When he failed to impress her, he got flustered and shot her. One of the other boys, Jamel, felt humiliated by a 14-year-old girl. He fired, he said, when he thought he was going to be beaten up. "They are easily threatened," she said, "and when they feel threatened they pull the trigger." They are not good at sorting out life's everyday problems. Liz Giordano, the director of Harlem Valley, sees a lot of boys like these. Their initial reaction after the shootings was not sorrow or remorse, but survival: How do I get out of this? 'When They Feel Threatened' But they also did not seem to care much, one way or the other. Neither Andre nor the other boys seemed to have thought about the consequences of pulling the trigger and they seemed surprised at the results. Psychologists say that just having a gun provides a sense of security and power and that many youths never visualize using it.
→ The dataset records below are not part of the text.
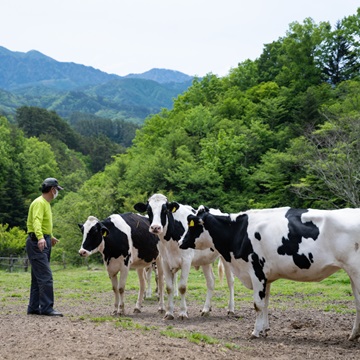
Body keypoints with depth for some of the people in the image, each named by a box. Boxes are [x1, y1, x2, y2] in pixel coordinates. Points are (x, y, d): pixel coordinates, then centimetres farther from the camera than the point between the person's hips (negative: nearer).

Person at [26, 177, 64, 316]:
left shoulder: (46, 203, 18)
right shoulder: (39, 203, -13)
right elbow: (36, 221, -29)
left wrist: (50, 237, 44)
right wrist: (40, 237, -45)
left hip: (44, 242, 10)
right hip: (37, 243, -10)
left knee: (38, 277, 11)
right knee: (46, 276, -13)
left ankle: (34, 308, 16)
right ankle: (47, 308, -13)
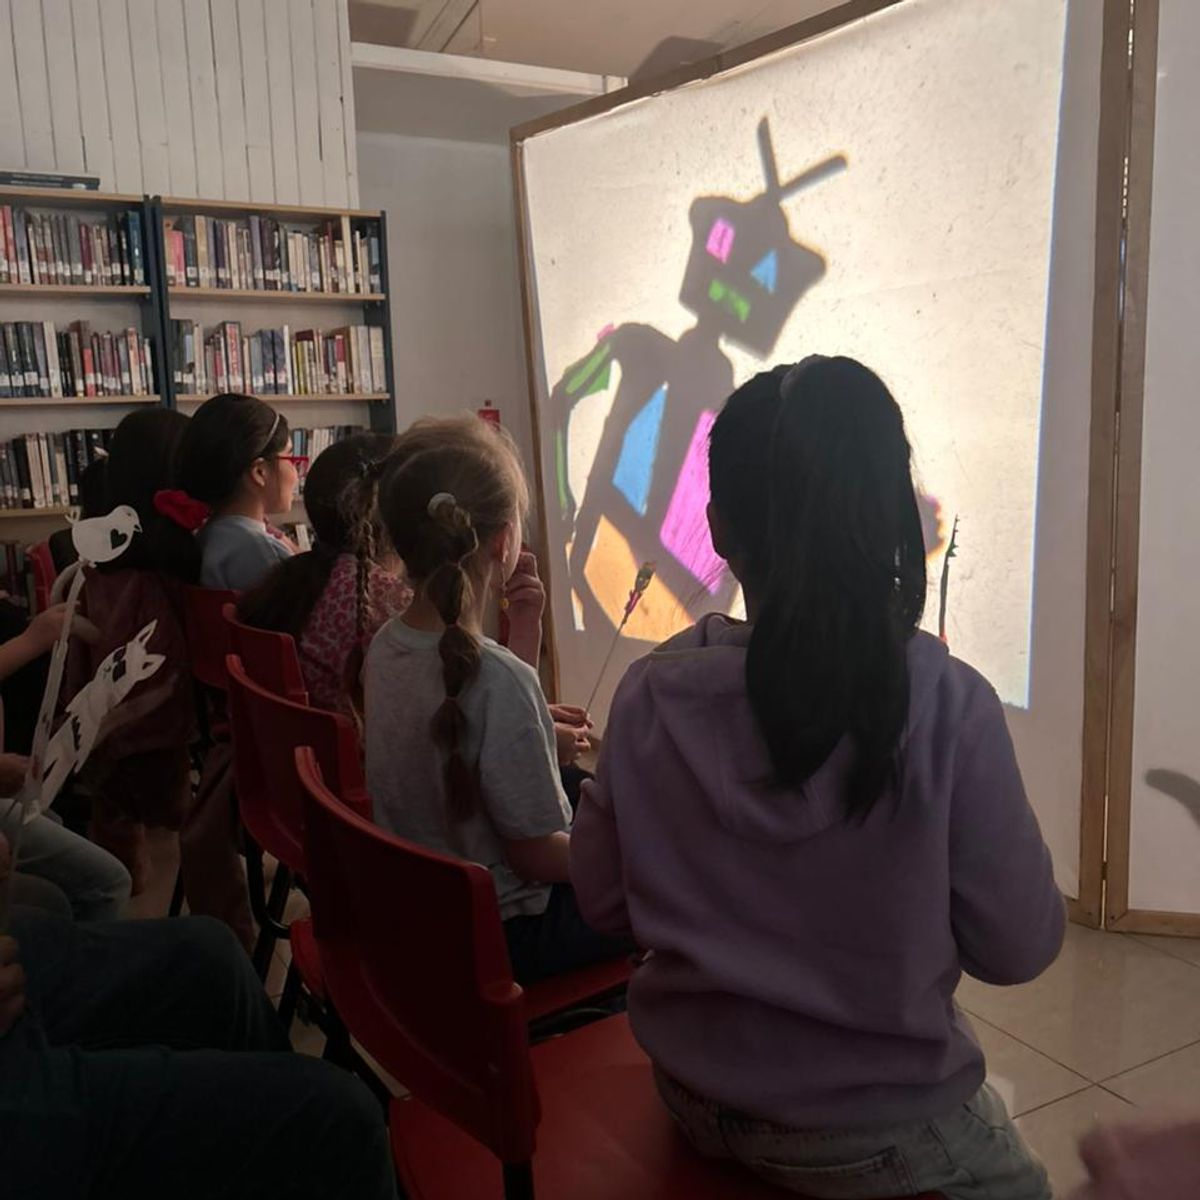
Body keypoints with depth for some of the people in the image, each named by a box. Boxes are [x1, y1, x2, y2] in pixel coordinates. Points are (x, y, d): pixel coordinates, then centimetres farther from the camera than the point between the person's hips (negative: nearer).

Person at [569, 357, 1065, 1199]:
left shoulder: (649, 698, -16)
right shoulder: (949, 704, -25)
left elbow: (605, 904, -4)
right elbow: (1021, 946, -14)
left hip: (694, 1095, 4)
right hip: (878, 1131, -3)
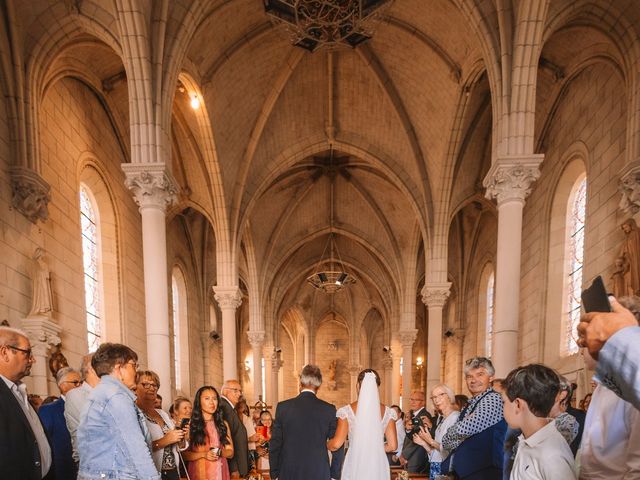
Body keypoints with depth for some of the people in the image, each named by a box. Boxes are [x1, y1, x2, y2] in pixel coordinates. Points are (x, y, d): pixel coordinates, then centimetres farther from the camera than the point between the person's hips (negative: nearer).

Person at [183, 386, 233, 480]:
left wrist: (220, 452, -14)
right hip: (199, 472, -2)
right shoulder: (191, 425, -3)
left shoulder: (223, 424, 6)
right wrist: (203, 454, -20)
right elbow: (184, 454, -6)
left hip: (220, 472, 3)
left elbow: (230, 452, 6)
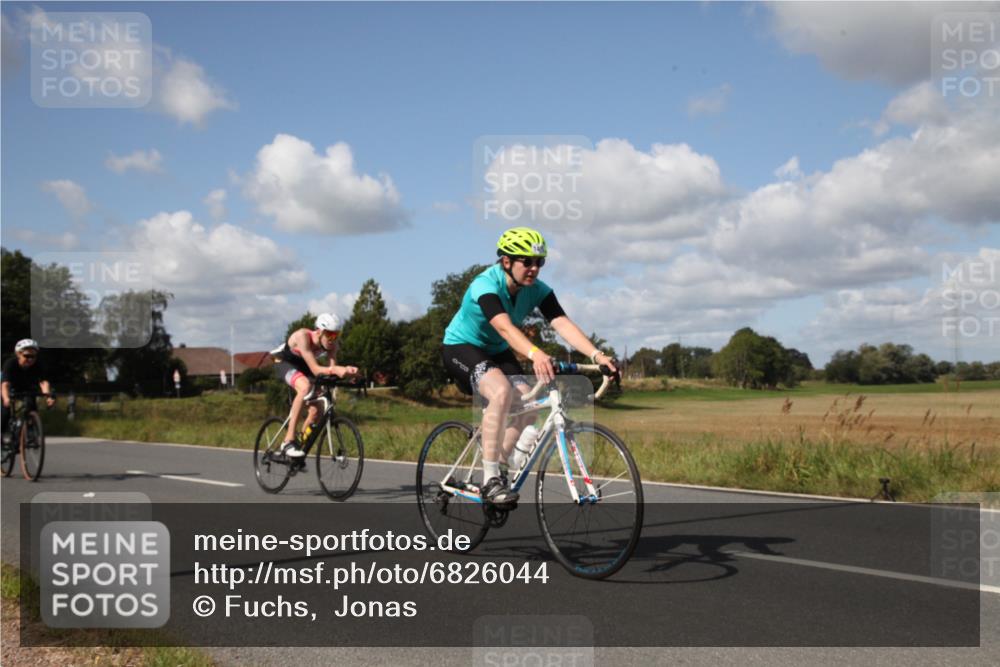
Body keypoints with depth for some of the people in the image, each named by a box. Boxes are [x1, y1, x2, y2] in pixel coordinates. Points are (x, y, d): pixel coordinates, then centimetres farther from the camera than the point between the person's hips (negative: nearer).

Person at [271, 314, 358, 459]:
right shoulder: (303, 336, -37)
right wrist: (336, 370, -59)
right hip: (285, 363, -6)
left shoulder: (331, 345, -21)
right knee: (305, 387, -36)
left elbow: (331, 368, -29)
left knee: (316, 410, -8)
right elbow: (315, 369, -42)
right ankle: (288, 441, -33)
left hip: (302, 366, 6)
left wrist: (345, 370, -49)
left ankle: (302, 443, 16)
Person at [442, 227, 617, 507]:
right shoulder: (486, 284, -29)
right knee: (502, 391, -33)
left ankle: (498, 468, 7)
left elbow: (563, 324, -25)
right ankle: (490, 480, -26)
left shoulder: (537, 290, -12)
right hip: (461, 347, -6)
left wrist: (597, 355, -41)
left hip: (497, 351, 7)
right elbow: (505, 327, -47)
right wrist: (536, 355, -64)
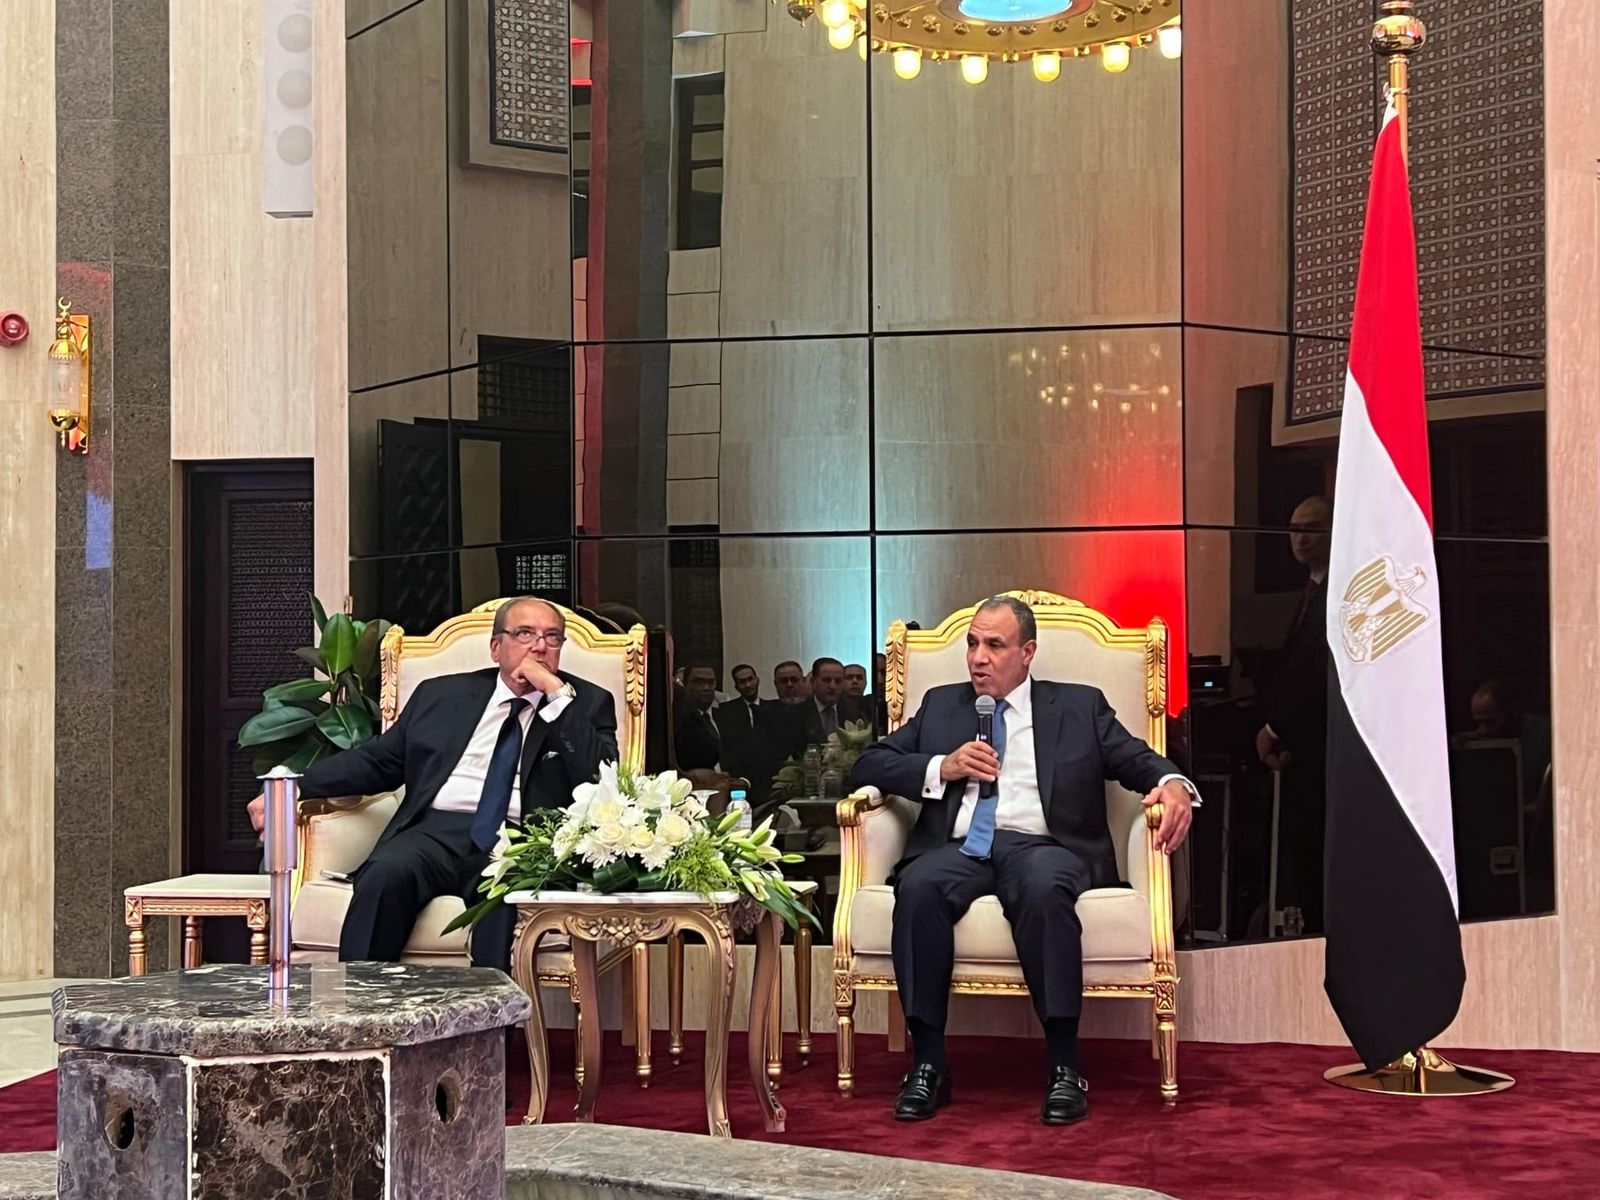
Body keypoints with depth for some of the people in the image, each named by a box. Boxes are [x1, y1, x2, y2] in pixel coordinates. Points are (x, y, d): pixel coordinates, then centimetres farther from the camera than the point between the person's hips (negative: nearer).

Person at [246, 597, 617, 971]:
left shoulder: (587, 704, 16)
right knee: (385, 873, -30)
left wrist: (557, 694, -5)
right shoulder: (441, 694, 22)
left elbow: (602, 778, -1)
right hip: (436, 831, 2)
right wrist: (289, 790, 8)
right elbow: (375, 761, 21)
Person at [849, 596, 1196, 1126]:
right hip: (958, 847, 2)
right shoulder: (941, 705, 24)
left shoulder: (1080, 706, 19)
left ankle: (1064, 1065, -32)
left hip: (1041, 845, -1)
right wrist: (941, 768, 0)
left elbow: (1139, 759, 9)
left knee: (1044, 889, -38)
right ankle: (929, 1062, -27)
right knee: (918, 888, -34)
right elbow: (868, 765, 17)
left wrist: (1172, 784, -15)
#Easypower with crack how to
Yet they never bothered to learn much about guns or how to handle them. The boys, who are serving life sentences with parole possible after as little as five years, their parents and the Division for Youth, which runs Harlem Valley and three other maximum-security prisons for teen-age boys, insisted that they not be fully identified.įor all three boys, who now live behind razor-wire-topped fences at the center in Wingdale, N.Y., a gun was easier to get in their rough New York neighborhoods than a new pair of sneakers. Their stories yield a rare, intimate glimpse into a kind of thought and behavior that lie at the core of the violence eating away at the nation's cities. With the calm detachment of spectators, Andre and two other young killers talked recently about their experiences with guns and crime, how they got the weapons, what led them to shoot and how they felt afterward. Now, state officials estimate, it is 60 to 65 percent, and researchers at the Federal Centers for Disease Control say that shootings by teen-agers are contributing significantly to the nation's rising homicide rate. A decade ago, when an exchange of punches was a probable outcome of two boys' facing each other down, 10 to 15 percent of the teen-agers who got into serious trouble in New York were carrying guns.